I would like the lines below, from the one with "X118110000Y-26670000D02*" through the one with "valid == 1;", copied exactly and without any pictures.

Top of Material for this task

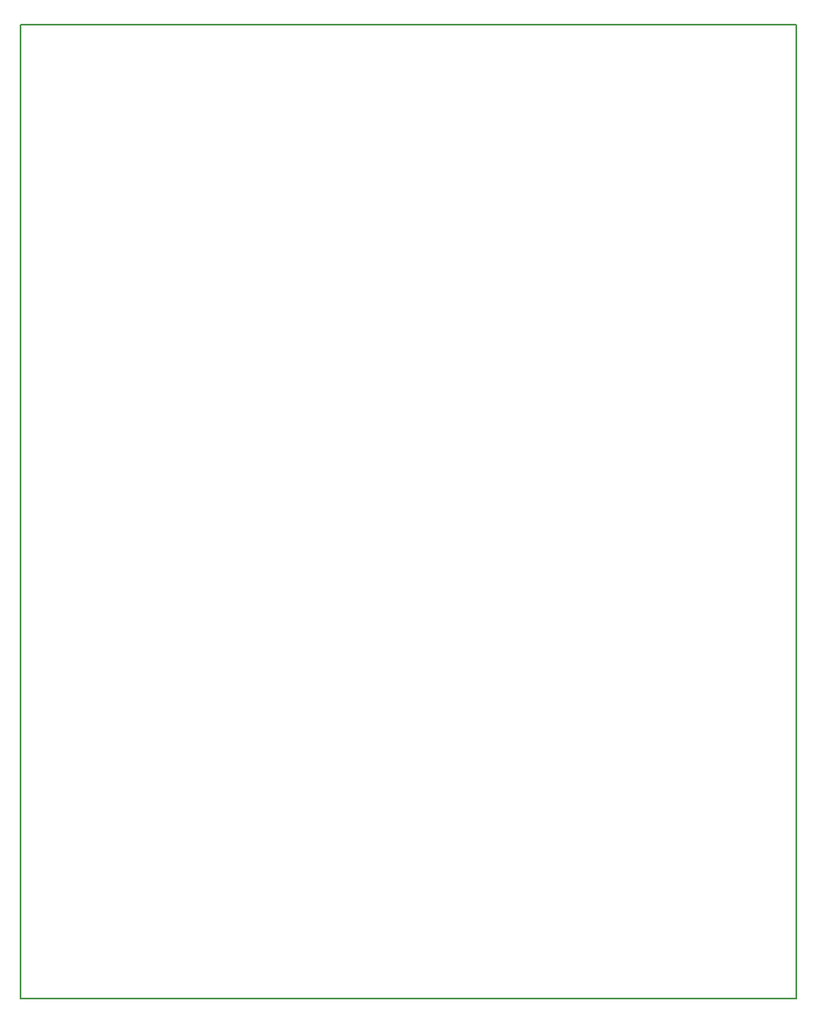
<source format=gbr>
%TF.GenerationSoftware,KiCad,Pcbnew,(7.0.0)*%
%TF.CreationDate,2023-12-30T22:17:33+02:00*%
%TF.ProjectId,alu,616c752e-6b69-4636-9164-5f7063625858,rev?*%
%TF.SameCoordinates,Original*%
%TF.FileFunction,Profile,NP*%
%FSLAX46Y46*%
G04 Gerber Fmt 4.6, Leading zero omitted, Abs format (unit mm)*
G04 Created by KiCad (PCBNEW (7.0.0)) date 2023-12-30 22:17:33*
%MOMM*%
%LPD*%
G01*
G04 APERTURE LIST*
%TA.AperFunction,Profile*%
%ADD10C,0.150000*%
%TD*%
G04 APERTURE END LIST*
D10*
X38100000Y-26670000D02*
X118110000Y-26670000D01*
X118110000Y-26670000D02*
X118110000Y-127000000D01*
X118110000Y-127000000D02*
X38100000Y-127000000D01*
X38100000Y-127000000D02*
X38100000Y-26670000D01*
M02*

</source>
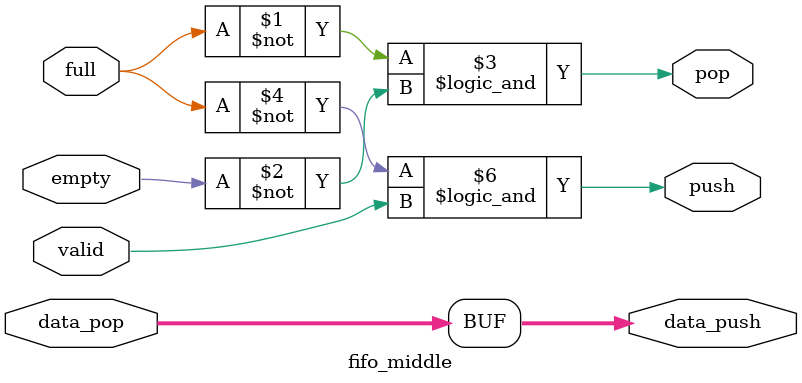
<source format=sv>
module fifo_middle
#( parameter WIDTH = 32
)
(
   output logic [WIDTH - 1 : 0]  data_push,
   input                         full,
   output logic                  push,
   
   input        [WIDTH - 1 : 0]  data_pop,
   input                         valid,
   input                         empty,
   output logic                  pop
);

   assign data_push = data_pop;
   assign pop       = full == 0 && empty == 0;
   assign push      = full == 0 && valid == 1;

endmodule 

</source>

Bottom of Material for this task

Result.
X118110000Y-26670000D02*
X118110000Y-127000000D01*
X118110000Y-127000000D02*
X38100000Y-127000000D01*
X38100000Y-127000000D02*
X38100000Y-26670000D01*
M02*

</source>
<source format=sv>
module fifo_middle
#( parameter WIDTH = 32
)
(
   output logic [WIDTH - 1 : 0]  data_push,
   input                         full,
   output logic                  push,
   
   input        [WIDTH - 1 : 0]  data_pop,
   input                         valid,
   input                         empty,
   output logic                  pop
);

   assign data_push = data_pop;
   assign pop       = full == 0 && empty == 0;
   assign push      = full == 0 && valid == 1;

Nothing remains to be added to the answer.